• [WHAT THE EXERCISE ASKS]: Each line of the material below needs to be returned exactly as written.

• [DATA UNDER STUDY]:
=-=-=-=-=

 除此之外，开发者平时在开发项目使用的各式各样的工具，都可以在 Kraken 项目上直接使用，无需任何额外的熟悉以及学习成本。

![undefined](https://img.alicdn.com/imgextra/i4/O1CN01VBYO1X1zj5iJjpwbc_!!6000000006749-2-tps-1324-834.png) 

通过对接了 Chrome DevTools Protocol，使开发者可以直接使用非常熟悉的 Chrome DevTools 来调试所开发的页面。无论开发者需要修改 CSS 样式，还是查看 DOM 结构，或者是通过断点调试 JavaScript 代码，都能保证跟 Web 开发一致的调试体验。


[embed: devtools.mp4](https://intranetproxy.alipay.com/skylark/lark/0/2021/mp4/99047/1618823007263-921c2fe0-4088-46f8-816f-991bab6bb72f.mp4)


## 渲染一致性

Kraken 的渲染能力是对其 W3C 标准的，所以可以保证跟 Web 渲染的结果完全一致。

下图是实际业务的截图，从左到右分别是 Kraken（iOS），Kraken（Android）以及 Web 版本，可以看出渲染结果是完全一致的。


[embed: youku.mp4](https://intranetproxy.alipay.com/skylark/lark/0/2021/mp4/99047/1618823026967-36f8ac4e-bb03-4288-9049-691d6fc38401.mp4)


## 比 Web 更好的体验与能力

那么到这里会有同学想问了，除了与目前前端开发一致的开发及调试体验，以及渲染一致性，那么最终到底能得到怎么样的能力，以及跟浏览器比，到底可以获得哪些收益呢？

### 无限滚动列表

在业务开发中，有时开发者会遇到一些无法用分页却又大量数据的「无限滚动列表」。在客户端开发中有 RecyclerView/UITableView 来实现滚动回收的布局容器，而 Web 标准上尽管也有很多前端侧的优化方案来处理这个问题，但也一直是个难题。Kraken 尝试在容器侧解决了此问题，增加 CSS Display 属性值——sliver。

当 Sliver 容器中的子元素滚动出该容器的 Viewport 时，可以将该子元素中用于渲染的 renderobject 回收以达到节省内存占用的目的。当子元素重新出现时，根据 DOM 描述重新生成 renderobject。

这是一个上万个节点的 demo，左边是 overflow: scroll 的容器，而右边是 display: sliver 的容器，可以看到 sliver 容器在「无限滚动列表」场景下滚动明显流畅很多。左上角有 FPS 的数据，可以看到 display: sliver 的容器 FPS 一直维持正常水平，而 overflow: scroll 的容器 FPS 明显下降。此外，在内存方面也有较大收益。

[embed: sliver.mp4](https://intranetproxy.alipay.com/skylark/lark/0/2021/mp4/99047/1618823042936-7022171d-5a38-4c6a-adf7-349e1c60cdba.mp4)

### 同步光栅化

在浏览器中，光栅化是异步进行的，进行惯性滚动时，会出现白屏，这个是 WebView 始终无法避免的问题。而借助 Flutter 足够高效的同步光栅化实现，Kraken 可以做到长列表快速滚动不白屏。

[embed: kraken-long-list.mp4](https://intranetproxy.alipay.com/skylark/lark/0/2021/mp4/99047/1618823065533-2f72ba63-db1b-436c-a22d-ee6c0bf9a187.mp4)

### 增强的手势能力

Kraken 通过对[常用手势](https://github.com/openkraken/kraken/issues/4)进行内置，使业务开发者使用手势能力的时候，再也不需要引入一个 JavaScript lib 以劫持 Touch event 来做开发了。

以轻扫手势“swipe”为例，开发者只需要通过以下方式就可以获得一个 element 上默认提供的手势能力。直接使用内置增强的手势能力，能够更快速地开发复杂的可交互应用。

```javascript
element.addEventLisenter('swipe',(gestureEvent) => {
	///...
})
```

=-=-=-=-=

• [REPLY TO THE TASK]:
 除此之外，开发者平时在开发项目使用的各式各样的工具，都可以在 Kraken 项目上直接使用，无需任何额外的熟悉以及学习成本。

![undefined](https://img.alicdn.com/imgextra/i4/O1CN01VBYO1X1zj5iJjpwbc_!!6000000006749-2-tps-1324-834.png) 

通过对接了 Chrome DevTools Protocol，使开发者可以直接使用非常熟悉的 Chrome DevTools 来调试所开发的页面。无论开发者需要修改 CSS 样式，还是查看 DOM 结构，或者是通过断点调试 JavaScript 代码，都能保证跟 Web 开发一致的调试体验。


[embed: devtools.mp4](https://intranetproxy.alipay.com/skylark/lark/0/2021/mp4/99047/1618823007263-921c2fe0-4088-46f8-816f-991bab6bb72f.mp4)


## 渲染一致性

Kraken 的渲染能力是对其 W3C 标准的，所以可以保证跟 Web 渲染的结果完全一致。

下图是实际业务的截图，从左到右分别是 Kraken（iOS），Kraken（Android）以及 Web 版本，可以看出渲染结果是完全一致的。


[embed: youku.mp4](https://intranetproxy.alipay.com/skylark/lark/0/2021/mp4/99047/1618823026967-36f8ac4e-bb03-4288-9049-691d6fc38401.mp4)


## 比 Web 更好的体验与能力

那么到这里会有同学想问了，除了与目前前端开发一致的开发及调试体验，以及渲染一致性，那么最终到底能得到怎么样的能力，以及跟浏览器比，到底可以获得哪些收益呢？

### 无限滚动列表

在业务开发中，有时开发者会遇到一些无法用分页却又大量数据的「无限滚动列表」。在客户端开发中有 RecyclerView/UITableView 来实现滚动回收的布局容器，而 Web 标准上尽管也有很多前端侧的优化方案来处理这个问题，但也一直是个难题。Kraken 尝试在容器侧解决了此问题，增加 CSS Display 属性值——sliver。

当 Sliver 容器中的子元素滚动出该容器的 Viewport 时，可以将该子元素中用于渲染的 renderobject 回收以达到节省内存占用的目的。当子元素重新出现时，根据 DOM 描述重新生成 renderobject。

这是一个上万个节点的 demo，左边是 overflow: scroll 的容器，而右边是 display: sliver 的容器，可以看到 sliver 容器在「无限滚动列表」场景下滚动明显流畅很多。左上角有 FPS 的数据，可以看到 display: sliver 的容器 FPS 一直维持正常水平，而 overflow: scroll 的容器 FPS 明显下降。此外，在内存方面也有较大收益。

[embed: sliver.mp4](https://intranetproxy.alipay.com/skylark/lark/0/2021/mp4/99047/1618823042936-7022171d-5a38-4c6a-adf7-349e1c60cdba.mp4)

### 同步光栅化

在浏览器中，光栅化是异步进行的，进行惯性滚动时，会出现白屏，这个是 WebView 始终无法避免的问题。而借助 Flutter 足够高效的同步光栅化实现，Kraken 可以做到长列表快速滚动不白屏。

[embed: kraken-long-list.mp4](https://intranetproxy.alipay.com/skylark/lark/0/2021/mp4/99047/1618823065533-2f72ba63-db1b-436c-a22d-ee6c0bf9a187.mp4)

### 增强的手势能力

Kraken 通过对[常用手势](https://github.com/openkraken/kraken/issues/4)进行内置，使业务开发者使用手势能力的时候，再也不需要引入一个 JavaScript lib 以劫持 Touch event 来做开发了。

以轻扫手势“swipe”为例，开发者只需要通过以下方式就可以获得一个 element 上默认提供的手势能力。直接使用内置增强的手势能力，能够更快速地开发复杂的可交互应用。

```javascript
element.addEventLisenter('swipe',(gestureEvent) => {
	///...
})
```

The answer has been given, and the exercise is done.